A Belgian appeals court on Thursday acquitted seven far-left Turkish militants of charges of belonging to a terrorist organization and gave three a suspended sentence for illegal arms possession.
The ruling on the alleged members of the DHKP-C, an outlawed leftist group that aims to topple the Turkish government, came in a retrial ordered after the first trial was declared unfair for technical reasons.
Most had been found guilty in the first trial. Among the suspects was Fehriye Erdal, who escaped house arrest and remains at large. She is also wanted in Turkey for allegedly murdering an industrialist.
Dozens of Turkish supporters of the suspects applauded and cheered when the verdict was read out.
Their arrests in Belgium followed the discovery of an arms cache on the Belgian coast. The judge ruled, however, that the group had no intention of committing terrorist acts in Belgium and added it was not up to the court to assess how the suspects felt about terrorism in general.
The Turkish community in Antwerp is shocked by the acquittal says lawyer and Turkish politician Ergün Top. Antwerp Turks were furious at the decision and questioned the working of the Belgian judicial process.
A prominent member of the Turkish community, Ergün Top, says that it's as if Osama Bin Laden would have been acquitted by a Belgian court. Just like the DHKP-C, Bin Laden also didn't commit attacks in Belgium, but everybody knows though that he's a terrorist.
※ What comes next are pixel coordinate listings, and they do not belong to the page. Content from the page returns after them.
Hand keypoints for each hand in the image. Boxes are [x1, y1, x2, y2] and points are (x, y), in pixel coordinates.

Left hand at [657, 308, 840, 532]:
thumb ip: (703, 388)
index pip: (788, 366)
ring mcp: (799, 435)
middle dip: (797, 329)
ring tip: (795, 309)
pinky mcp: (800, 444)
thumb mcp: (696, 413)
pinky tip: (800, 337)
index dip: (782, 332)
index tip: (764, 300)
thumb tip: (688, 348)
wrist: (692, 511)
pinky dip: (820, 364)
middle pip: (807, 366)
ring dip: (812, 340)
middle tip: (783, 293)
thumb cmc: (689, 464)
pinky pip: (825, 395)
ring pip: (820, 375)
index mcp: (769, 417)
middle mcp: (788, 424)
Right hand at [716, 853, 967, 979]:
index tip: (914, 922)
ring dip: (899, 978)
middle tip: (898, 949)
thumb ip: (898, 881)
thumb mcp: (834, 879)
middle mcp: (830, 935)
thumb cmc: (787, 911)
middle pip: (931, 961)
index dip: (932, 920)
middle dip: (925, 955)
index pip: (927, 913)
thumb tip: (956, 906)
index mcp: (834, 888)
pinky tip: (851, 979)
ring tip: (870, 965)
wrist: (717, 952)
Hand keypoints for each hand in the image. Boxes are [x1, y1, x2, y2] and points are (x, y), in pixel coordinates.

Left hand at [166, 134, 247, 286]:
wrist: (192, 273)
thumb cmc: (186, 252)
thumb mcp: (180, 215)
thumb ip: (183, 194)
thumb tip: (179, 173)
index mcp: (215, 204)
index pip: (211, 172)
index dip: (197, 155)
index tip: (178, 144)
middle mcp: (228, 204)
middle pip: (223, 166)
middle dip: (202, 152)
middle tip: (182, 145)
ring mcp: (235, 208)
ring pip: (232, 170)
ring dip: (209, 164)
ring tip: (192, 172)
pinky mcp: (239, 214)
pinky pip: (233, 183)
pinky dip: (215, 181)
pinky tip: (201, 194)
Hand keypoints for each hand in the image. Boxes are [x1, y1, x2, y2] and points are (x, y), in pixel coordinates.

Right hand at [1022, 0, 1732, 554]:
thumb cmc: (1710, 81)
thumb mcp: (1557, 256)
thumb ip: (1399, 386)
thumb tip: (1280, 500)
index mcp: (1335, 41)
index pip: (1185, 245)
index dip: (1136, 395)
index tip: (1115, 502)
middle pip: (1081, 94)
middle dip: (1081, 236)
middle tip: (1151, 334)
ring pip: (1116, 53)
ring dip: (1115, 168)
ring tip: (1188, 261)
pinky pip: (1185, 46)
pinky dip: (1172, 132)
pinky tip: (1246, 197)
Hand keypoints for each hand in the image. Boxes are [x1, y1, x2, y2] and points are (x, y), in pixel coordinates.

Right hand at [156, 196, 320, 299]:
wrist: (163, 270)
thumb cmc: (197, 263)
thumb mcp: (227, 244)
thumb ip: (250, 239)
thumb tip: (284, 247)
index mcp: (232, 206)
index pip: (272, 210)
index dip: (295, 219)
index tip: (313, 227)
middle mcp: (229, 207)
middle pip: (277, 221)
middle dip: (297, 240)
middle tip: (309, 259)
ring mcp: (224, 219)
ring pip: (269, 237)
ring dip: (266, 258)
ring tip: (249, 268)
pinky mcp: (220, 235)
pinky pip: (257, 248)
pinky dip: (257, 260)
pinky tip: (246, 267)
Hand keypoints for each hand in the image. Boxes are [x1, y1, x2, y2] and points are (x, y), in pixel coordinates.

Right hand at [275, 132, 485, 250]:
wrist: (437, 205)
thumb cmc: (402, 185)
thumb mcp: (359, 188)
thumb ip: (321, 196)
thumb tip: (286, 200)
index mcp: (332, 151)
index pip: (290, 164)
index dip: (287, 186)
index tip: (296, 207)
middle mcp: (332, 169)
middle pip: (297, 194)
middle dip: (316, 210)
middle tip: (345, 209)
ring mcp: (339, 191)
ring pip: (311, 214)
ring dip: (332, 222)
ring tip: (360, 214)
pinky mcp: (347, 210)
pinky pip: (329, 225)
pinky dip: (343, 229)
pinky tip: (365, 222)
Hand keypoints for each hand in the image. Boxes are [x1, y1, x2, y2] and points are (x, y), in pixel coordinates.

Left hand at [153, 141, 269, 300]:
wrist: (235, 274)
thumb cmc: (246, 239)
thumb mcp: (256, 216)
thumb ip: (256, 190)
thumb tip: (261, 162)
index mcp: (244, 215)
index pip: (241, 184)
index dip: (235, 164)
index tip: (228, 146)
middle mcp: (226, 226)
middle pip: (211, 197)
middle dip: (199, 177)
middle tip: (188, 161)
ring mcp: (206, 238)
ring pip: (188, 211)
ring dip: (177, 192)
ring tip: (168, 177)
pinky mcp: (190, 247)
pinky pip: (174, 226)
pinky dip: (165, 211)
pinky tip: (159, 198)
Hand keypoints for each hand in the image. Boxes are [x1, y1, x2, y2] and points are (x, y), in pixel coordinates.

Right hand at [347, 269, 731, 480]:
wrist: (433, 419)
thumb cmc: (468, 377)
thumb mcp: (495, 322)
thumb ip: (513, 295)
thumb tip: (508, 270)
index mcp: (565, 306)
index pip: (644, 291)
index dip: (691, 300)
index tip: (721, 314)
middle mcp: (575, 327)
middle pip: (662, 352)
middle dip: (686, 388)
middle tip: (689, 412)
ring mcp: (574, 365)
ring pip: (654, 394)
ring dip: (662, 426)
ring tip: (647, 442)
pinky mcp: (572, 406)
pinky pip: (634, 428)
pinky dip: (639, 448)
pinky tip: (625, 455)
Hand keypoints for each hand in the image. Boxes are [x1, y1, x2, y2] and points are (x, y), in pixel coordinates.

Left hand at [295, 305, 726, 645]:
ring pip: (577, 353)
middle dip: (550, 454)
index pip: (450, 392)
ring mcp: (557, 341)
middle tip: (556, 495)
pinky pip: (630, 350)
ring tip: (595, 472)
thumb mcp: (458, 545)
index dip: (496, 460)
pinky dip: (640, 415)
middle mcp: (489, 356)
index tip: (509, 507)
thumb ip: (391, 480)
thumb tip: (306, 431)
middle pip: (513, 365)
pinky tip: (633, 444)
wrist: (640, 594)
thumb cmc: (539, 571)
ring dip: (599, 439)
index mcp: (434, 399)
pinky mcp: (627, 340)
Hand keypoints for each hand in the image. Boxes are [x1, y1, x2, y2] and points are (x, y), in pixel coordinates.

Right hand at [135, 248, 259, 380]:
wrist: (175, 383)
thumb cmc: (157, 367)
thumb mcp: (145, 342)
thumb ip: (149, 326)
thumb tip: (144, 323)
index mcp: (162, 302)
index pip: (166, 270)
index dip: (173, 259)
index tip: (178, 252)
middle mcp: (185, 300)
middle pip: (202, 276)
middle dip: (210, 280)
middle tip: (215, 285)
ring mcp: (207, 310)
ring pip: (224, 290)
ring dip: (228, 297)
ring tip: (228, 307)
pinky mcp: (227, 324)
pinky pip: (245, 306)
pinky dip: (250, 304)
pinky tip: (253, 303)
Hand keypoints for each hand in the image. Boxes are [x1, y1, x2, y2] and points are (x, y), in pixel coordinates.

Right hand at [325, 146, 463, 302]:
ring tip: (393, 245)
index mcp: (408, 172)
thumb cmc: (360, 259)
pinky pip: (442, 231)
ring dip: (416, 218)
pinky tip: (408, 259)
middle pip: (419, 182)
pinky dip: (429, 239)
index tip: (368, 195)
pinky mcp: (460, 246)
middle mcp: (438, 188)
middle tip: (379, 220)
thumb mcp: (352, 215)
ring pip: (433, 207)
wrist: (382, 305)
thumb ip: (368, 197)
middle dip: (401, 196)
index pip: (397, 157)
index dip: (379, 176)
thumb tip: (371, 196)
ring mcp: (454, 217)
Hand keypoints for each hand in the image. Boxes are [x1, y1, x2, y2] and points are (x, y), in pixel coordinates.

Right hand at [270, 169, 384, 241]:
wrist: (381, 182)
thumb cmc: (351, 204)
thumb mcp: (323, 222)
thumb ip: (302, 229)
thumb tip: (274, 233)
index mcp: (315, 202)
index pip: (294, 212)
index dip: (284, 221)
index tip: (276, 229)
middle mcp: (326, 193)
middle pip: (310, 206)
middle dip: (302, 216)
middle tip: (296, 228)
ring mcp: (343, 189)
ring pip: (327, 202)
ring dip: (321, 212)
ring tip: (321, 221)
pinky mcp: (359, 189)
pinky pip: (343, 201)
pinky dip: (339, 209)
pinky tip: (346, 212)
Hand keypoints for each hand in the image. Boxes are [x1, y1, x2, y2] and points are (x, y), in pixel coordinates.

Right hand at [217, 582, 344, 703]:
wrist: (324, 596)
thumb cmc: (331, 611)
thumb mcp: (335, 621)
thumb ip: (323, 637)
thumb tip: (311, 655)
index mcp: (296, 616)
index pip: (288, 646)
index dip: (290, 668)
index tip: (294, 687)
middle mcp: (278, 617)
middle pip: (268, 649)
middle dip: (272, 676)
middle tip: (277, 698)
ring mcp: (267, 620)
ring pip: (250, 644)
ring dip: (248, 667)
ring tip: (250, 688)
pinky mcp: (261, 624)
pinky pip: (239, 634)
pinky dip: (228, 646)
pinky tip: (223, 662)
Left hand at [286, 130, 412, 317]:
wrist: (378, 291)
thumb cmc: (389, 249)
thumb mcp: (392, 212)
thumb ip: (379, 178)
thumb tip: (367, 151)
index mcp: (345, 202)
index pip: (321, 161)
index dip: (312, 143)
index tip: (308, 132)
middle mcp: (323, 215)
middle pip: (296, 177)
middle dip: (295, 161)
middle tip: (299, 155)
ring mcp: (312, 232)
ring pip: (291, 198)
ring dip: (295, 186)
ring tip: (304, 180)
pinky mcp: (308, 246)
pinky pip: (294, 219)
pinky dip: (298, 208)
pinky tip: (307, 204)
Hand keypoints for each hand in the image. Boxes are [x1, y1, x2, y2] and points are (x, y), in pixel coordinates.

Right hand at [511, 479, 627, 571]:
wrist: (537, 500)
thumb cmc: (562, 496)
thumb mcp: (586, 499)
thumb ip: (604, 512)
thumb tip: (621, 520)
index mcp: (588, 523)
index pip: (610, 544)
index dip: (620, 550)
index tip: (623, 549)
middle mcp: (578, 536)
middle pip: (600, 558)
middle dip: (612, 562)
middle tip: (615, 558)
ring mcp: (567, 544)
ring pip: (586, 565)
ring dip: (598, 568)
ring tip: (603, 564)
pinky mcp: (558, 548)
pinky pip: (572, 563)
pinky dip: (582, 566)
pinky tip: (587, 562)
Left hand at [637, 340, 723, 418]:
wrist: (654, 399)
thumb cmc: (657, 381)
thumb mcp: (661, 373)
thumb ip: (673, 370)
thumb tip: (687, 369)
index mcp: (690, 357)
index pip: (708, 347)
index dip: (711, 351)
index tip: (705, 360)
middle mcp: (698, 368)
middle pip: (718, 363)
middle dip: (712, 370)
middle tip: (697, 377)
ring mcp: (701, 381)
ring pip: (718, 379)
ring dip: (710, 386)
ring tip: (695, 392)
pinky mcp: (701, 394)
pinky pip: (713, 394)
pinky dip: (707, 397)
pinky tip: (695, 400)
According to Top many Belgian Turks now think that the court of appeals is above the general principles of law. Everybody knows about the machine-guns that were caught by DHKP-C members, it is hard to deny that the organization has no terrorist sympathies.
Top is most shocked for the basis of the acquittal. "DHKP-C were not acquitted because of procedural mistaken, that I would yet understand." He says the organization was acquitted on essence and that is difficult to accept. Furthermore, the Antwerp lawyer says that the ruling is a blow to the courts in Bruges and Ghent and for the federal prosecution. "These verdict is so fundamentally different than the other decisions," he says and that it brings up questions.
According to Ergün Top it's also not unthinkable that the Antwerp decision would be changed again. The federal prosecution can turn to the Court of Cassation, and if there's a decision that mistakes were made, the entire process will start over, this time probably at the Brussels court of appeals.
The Turkish ministry of foreign affairs think that the verdict deals a blow to the international battle against terrorism and will encourage illegal groups. The DHKP-C is the Turkish and EU lists of terrorist organizations. The movement is considered responsible for numerous attacks which have killed dozens of people in Turkey since 1976.
Ankara will study the verdict in detail and decide if it's possible to challenge it, according to the ministry. "According to the first information the court had decided that the terrorist activities of the DHKP-C in Turkey, Germany and the Netherlands will not influence the trial in Belgium. If that is true, that decision is a violation of the basic principles of the international battle against terrorism."